▶ **PROBLEM TO SOLVE**
From the top of the records below down to the line containing "5. The user", reproduce every line exactly.

--- --- ---

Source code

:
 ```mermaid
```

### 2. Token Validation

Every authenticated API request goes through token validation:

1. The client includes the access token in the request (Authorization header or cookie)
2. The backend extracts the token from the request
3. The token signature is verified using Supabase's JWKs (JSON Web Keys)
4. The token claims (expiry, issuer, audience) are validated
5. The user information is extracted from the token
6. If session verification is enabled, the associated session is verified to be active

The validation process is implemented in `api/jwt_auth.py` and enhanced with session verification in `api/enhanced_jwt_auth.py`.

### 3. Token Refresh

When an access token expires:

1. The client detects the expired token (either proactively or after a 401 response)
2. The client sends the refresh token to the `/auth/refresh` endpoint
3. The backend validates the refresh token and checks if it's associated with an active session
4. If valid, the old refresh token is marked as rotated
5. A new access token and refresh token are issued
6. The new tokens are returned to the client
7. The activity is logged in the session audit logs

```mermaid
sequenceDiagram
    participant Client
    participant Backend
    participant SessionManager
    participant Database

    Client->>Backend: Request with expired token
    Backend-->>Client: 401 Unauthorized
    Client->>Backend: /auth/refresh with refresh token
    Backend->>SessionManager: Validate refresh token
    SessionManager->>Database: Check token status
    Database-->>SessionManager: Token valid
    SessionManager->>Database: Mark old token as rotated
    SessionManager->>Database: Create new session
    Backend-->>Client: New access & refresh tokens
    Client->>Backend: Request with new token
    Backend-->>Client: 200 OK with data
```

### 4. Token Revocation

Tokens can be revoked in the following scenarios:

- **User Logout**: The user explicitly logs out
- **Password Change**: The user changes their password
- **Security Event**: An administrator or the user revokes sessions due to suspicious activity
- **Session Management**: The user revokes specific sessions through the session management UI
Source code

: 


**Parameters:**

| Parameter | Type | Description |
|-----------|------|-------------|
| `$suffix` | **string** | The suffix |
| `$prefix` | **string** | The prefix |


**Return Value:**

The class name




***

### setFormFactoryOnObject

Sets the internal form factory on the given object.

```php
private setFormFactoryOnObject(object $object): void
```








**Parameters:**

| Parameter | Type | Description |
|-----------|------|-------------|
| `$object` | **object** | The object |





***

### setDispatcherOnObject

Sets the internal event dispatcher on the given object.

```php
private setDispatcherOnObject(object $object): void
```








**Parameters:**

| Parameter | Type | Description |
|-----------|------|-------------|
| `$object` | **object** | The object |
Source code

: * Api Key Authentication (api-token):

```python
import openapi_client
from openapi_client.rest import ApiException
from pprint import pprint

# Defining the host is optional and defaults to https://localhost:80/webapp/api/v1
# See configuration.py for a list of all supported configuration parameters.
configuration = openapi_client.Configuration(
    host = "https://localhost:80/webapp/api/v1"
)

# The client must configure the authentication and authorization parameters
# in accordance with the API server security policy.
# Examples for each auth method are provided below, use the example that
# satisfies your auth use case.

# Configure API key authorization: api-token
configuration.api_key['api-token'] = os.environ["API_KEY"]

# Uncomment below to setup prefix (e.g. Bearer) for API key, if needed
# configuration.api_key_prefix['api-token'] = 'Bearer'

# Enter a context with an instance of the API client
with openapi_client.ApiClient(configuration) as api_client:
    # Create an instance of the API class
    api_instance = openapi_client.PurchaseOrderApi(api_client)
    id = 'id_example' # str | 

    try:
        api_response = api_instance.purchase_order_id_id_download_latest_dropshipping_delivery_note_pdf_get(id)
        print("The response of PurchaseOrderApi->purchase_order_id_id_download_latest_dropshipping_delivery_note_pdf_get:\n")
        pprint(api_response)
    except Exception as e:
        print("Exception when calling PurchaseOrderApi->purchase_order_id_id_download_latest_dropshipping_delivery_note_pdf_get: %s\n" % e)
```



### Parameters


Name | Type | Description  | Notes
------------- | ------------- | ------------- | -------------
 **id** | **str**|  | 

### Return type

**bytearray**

--- --- ---

▶ **EXPECTED OUTPUT**
Source code

:
 ```mermaid
```

### 2. Token Validation

Every authenticated API request goes through token validation:

1. The client includes the access token in the request (Authorization header or cookie)
2. The backend extracts the token from the request
3. The token signature is verified using Supabase's JWKs (JSON Web Keys)
4. The token claims (expiry, issuer, audience) are validated
5. The user information is extracted from the token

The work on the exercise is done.